The alarmist headlines have continued. Steve Wozniak, Apple’s co-founder is the latest high-profile tech specialist to raise concerns, but a lot of the worries are unnecessary. Amongst the scare stories, when you look closely, you’ll find AI being used for good. It’s detecting cancers before humans can spot them. It’s enabling deep-sea exploration. It’s defusing explosive devices. It’s allowing therapists to help children with speech and hearing difficulties more effectively. And there’s much, much more.

AI is already familiar

AI, for all the current hoo-ha, isn’t new. The earliest forms of the technology were developed in the 1950s. Lots of us use it every day. Alexa isn’t a tiny human living in a box in your kitchen. It’s AI. Those “how can we help you today” pop-up boxes on websites aren’t real people called Nick or Nadia. They’re chatbots, and yes, some of them are awful. I often hear complaints about them, and I believe that customers should always have the option of speaking with a real, living person.

That’s one of our principles at Propoly. We love our tech and what it can do, but humans are awesome and, ultimately, irreplaceable.

Help for the fallible human?

Perhaps, rather than reacting to the headlines, we should take a balanced look at the pros and cons of artificial intelligence.

In this sometimes heated debate, I’m afraid to say that many of AI’s plus points arise because of human weaknesses. We are brilliant, but we are fallible too. That’s the human condition: moments of magic – a wonderful discovery, a problem solved, a crisis averted and minutes later we can’t find our car keys.

AI doesn’t have these blips. Power supplies permitting, it’s reliable. It doesn’t make mistakes because it doesn’t have good days and bad days. It’s easy for us to omit a single digit from a transcribed phone number. Not so for the tech solution – and it can do the job far faster than we can with 100% accuracy. Any business leader who has ever looked at the costs of a simple mistake will know that human errors need to be reduced. Life is easier without them.

Then AI can do the jobs we’d rather not, either because they’re too boring or because they’re too dangerous. I’ve already mentioned AI’s use in bomb disposal, but many other environments are hostile, and if AI can help avoid human exposure to hazards, I’m all for it. As for that mind-numbing repetitive task – that’s a hazard too. Humans slip up when they’re bored. They drift off, half asleep on the job.

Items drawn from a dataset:
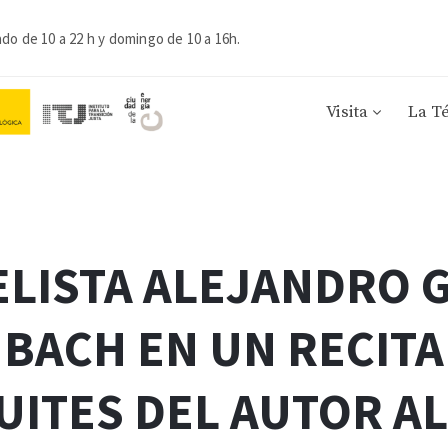
ado de 10 a 22 h y domingo de 10 a 16h.
Visita
La T
ELISTA ALEJANDRO 
 BACH EN UN RECIT
SUITES DEL AUTOR A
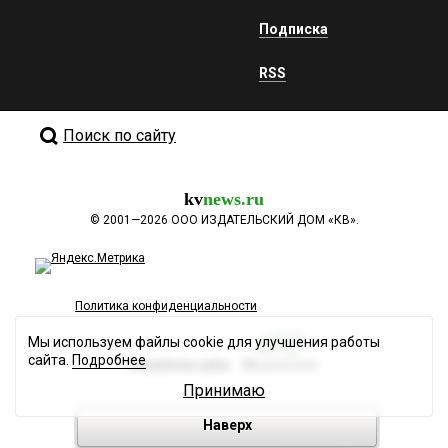
Подписка
RSS
Поиск по сайту
kv
news.ru
©
2001—2026
ООО ИЗДАТЕЛЬСКИЙ ДОМ «КВ».
Политика конфиденциальности
Мы используем файлы cookie для улучшения работы
сайта.
Подробнее
Разработка сайта
Принимаю
Наверх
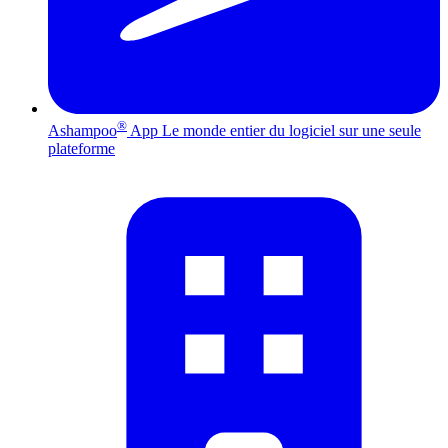
®
Ashampoo
App
Le monde entier du logiciel sur une seule
plateforme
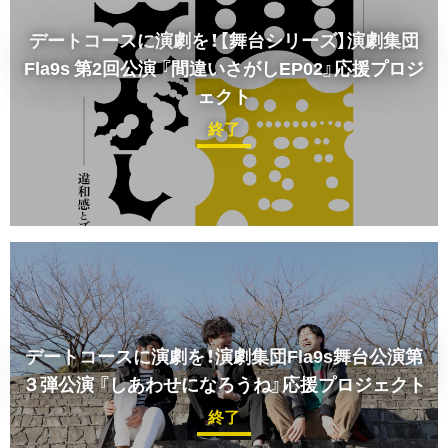
デートコースに演劇を！【舞台シリーズ】演劇集団
Fla9s 第2回公演 『間違いさがしEP02』応援プロジ
ェクト
終了
デートコースに演劇を！演劇集団Fla9s舞台公演第
３弾公演
『しあわせになろうね』応援プロジェクト
終了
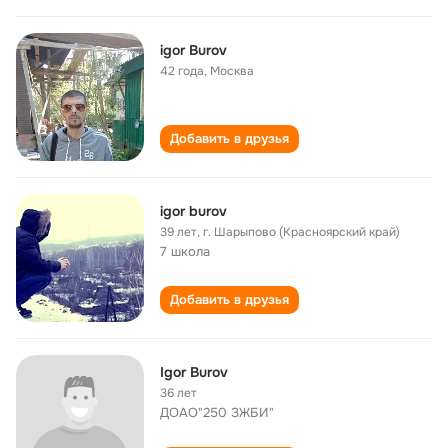
igor Burov
42 года
,
Москва
Добавить в друзья
igor burov
39 лет
,
г. Шарыпово (Красноярский край)
7 школа
Добавить в друзья
Igor Burov
36 лет
ДОАО"250 ЗЖБИ"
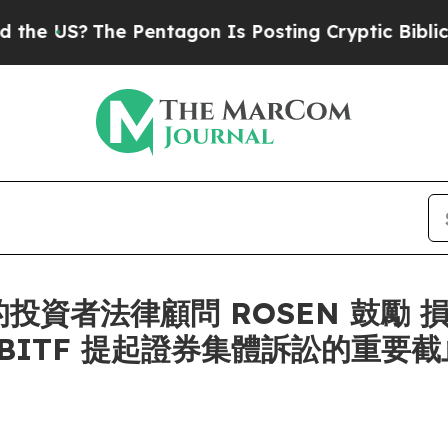
US?
The Pentagon Is Posting Cryptic Biblical Mes
投資者法律顧問 ROSEN 鼓勵 損
者在對 BITF 提起證券集體訴訟的重要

**Complete the following:**
A – According to the article on artificial intelligence, in which decade were the earliest forms of the technology developed?
B – Write a continuation of the article on artificial intelligence, starting after its final sentence.

**Results of the tasks:**
A – The 1950s.

B –
Sleep. We all need our downtime. Robots don’t. They can work the shift patterns that mess up our circadian rhythms and keep going 24/7. They don’t need days off, don’t get sick and will cheerfully work on every public holiday.

Oops. Did I sound a touch anti-human there?

I’m not. I just know our limitations and I’m including myself in the category of the fallible, sometimes tired and occasionally wrong. But one thing I know is that AI has the capacity to process information swiftly and accurately. That can lead to lots of good things including faster service, more reliability and the cost-effectiveness that makes software like Propoly very affordable.

What about our jobs?

What about the cons, then? Naturally, there’s some concern about employment but, generally speaking, people like dealing with people. Propoly might be a tech platform but it’s the team behind the tech that makes it work and delivers our friendly supportive service.

Then AI is said to lack creativity, ethics or emotions. All true. But humans have those things in spades. If we can balance our capabilities with the best that this technology can offer, we will have something both powerful and controllable.

Part of the crew?

AI may not be fully understood, but it’s not evil. It’s simply a logical processing tool. In some ways, it’s like Star Trek’s Mr Spock whose default setting was always logical. He could seem cold, but he was nevertheless a vital part of the Enterprise team and trusted by his human crewmates.

That’s where we are. AI won’t replace us. It will be something we use, capable of doing some things we can’t do but utterly hopeless at other things.

And rest assured, Propoly is, and always will be, run by and for humans.